Records provided below:
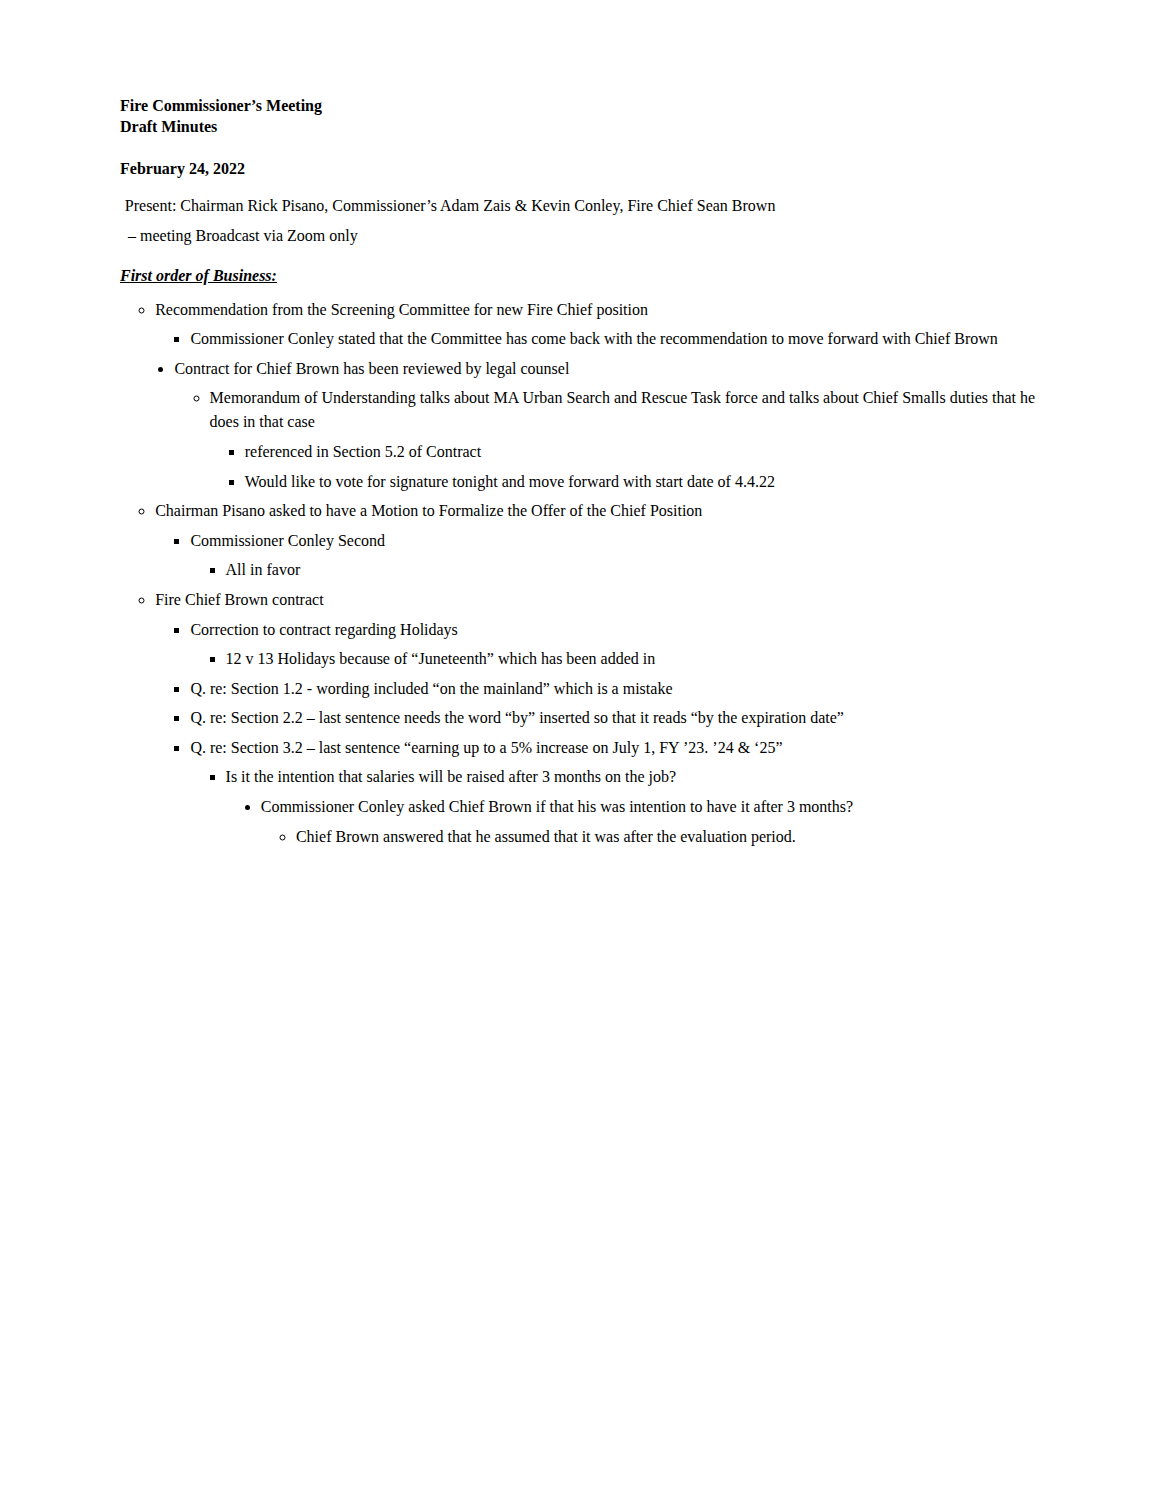Fire Commissioner’s Meeting
Draft Minutes
February 24, 2022
Present: Chairman Rick Pisano, Commissioner’s Adam Zais & Kevin Conley, Fire Chief Sean Brown
– meeting Broadcast via Zoom only
First order of Business:
Recommendation from the Screening Committee for new Fire Chief position
Commissioner Conley stated that the Committee has come back with the recommendation to move forward with Chief Brown
Contract for Chief Brown has been reviewed by legal counsel
Memorandum of Understanding talks about MA Urban Search and Rescue Task force and talks about Chief Smalls duties that he does in that case
referenced in Section 5.2 of Contract
Would like to vote for signature tonight and move forward with start date of 4.4.22
Chairman Pisano asked to have a Motion to Formalize the Offer of the Chief Position
Commissioner Conley Second
All in favor
Fire Chief Brown contract
Correction to contract regarding Holidays
12 v 13 Holidays because of “Juneteenth” which has been added in
Q. re: Section 1.2 - wording included “on the mainland” which is a mistake
Q. re: Section 2.2 – last sentence needs the word “by” inserted so that it reads “by the expiration date”
Q. re: Section 3.2 – last sentence “earning up to a 5% increase on July 1, FY ’23. ’24 & ‘25”
Is it the intention that salaries will be raised after 3 months on the job?
Commissioner Conley asked Chief Brown if that his was intention to have it after 3 months?
Chief Brown answered that he assumed that it was after the evaluation period.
End of Records provided.
_Goal of the exercise_
Look above for the line containing "Present: Chairman Rick", then transcribe it and all lines after it through the last, exactly and with nothing else.

_Solved problem_
Present: Chairman Rick Pisano, Commissioner’s Adam Zais & Kevin Conley, Fire Chief Sean Brown
– meeting Broadcast via Zoom only
First order of Business:
Recommendation from the Screening Committee for new Fire Chief position
Commissioner Conley stated that the Committee has come back with the recommendation to move forward with Chief Brown
Contract for Chief Brown has been reviewed by legal counsel
Memorandum of Understanding talks about MA Urban Search and Rescue Task force and talks about Chief Smalls duties that he does in that case
referenced in Section 5.2 of Contract
Would like to vote for signature tonight and move forward with start date of 4.4.22
Chairman Pisano asked to have a Motion to Formalize the Offer of the Chief Position
Commissioner Conley Second
All in favor
Fire Chief Brown contract
Correction to contract regarding Holidays
12 v 13 Holidays because of “Juneteenth” which has been added in
Q. re: Section 1.2 - wording included “on the mainland” which is a mistake
Q. re: Section 2.2 – last sentence needs the word “by” inserted so that it reads “by the expiration date”
Q. re: Section 3.2 – last sentence “earning up to a 5% increase on July 1, FY ’23. ’24 & ‘25”
Is it the intention that salaries will be raised after 3 months on the job?
Commissioner Conley asked Chief Brown if that his was intention to have it after 3 months?
Chief Brown answered that he assumed that it was after the evaluation period.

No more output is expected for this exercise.